━━━ DATASET EXCERPTS
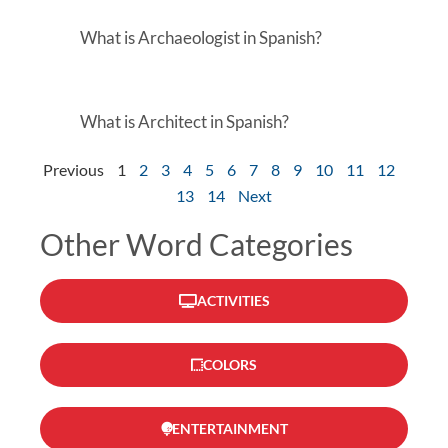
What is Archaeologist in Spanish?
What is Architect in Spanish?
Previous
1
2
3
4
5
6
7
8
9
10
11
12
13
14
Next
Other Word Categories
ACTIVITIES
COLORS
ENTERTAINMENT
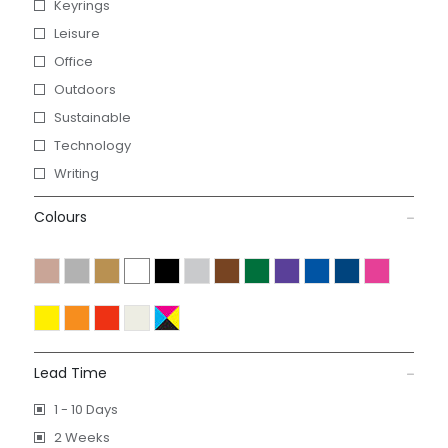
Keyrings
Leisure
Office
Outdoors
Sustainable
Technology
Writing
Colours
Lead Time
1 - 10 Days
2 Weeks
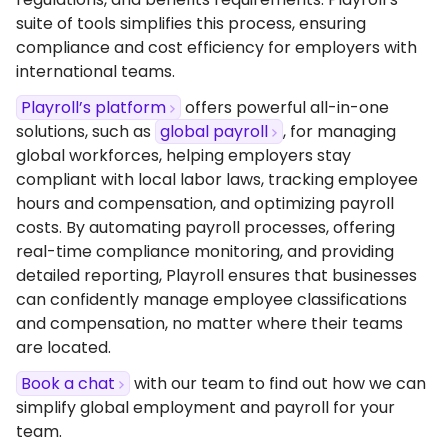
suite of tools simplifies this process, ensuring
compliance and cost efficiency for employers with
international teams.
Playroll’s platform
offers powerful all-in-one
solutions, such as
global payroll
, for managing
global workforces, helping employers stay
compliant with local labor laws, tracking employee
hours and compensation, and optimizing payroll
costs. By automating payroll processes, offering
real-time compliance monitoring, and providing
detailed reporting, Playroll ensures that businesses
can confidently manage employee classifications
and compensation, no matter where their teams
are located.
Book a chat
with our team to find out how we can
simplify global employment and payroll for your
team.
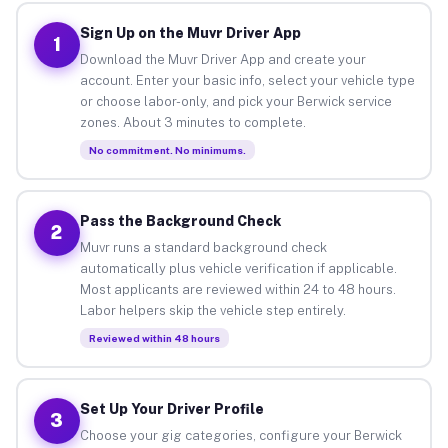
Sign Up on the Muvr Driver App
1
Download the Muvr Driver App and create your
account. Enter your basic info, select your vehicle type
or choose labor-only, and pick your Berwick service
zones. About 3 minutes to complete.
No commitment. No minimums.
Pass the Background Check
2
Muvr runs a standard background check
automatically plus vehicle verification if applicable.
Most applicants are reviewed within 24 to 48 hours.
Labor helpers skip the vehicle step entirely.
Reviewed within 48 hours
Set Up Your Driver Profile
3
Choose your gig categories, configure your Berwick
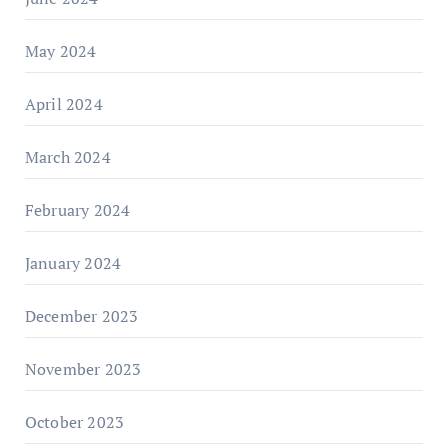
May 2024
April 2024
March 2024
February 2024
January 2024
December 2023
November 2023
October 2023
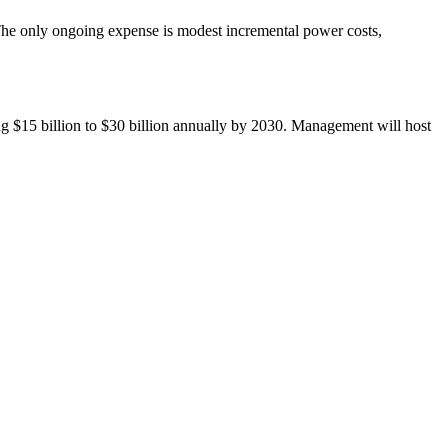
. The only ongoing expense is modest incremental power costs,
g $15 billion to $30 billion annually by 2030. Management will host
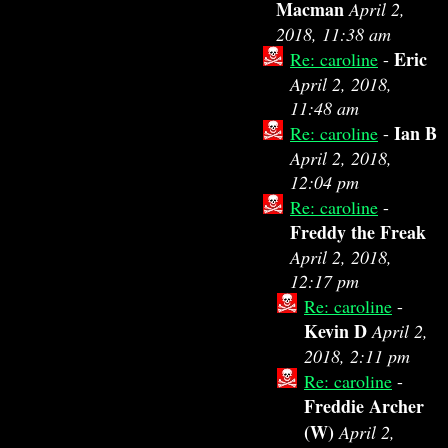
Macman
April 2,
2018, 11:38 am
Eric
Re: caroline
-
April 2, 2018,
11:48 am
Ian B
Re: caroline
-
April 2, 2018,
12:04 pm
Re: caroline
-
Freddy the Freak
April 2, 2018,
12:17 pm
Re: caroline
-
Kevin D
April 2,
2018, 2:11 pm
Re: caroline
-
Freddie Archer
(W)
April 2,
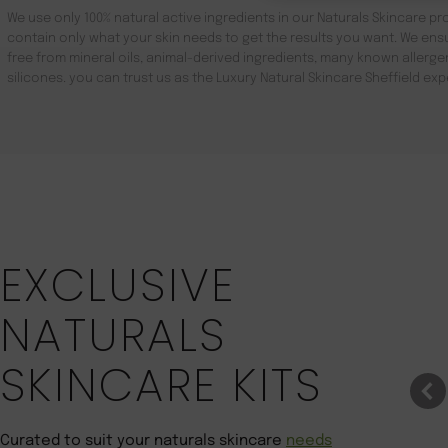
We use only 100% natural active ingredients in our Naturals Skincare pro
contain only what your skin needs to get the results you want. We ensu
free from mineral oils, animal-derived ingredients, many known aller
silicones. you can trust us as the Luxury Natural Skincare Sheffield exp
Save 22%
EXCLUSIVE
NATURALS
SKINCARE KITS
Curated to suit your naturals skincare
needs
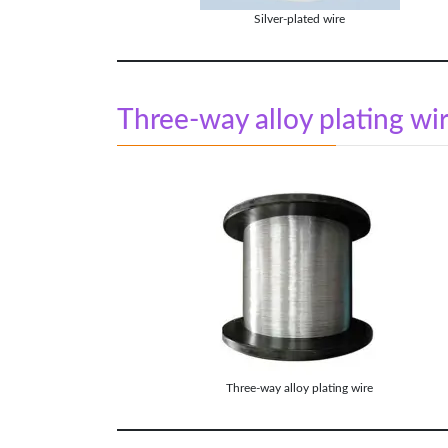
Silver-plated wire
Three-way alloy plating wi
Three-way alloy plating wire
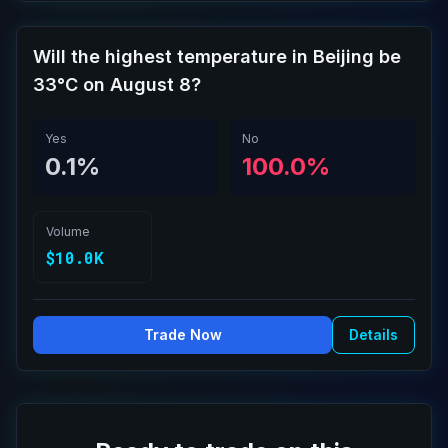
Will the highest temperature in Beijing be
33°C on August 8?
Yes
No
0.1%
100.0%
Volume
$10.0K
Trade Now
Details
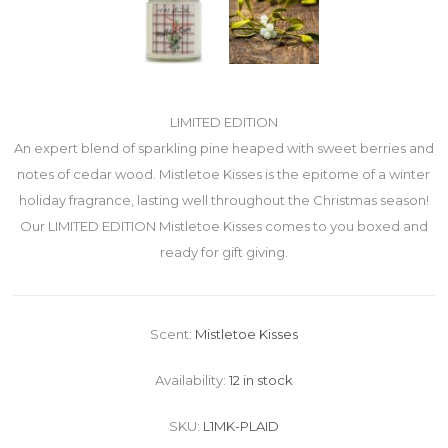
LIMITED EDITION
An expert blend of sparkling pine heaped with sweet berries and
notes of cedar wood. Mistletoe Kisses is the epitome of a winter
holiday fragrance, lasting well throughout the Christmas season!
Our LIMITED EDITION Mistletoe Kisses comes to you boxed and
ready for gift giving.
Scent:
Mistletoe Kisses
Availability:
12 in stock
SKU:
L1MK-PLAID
━━━━━━
PROBLEM REQUIREMENTS ::
Pictures excluded, repeat the material above from its first line through the line containing "solutions, such as", both included.

THE COMPLETED TASK ::
What is Archaeologist in Spanish?
What is Architect in Spanish?
Previous
1
2
3
4
5
6
7
8
9
10
11
12
13
14
Next
Other Word Categories
ACTIVITIES
COLORS
ENTERTAINMENT
Keyrings
Leisure
Office
Outdoors
Sustainable
Technology
Writing
Colours
Lead Time
1 - 10 Days
2 Weeks
suite of tools simplifies this process, ensuring
compliance and cost efficiency for employers with
international teams.
Playroll’s platform
offers powerful all-in-one
solutions, such as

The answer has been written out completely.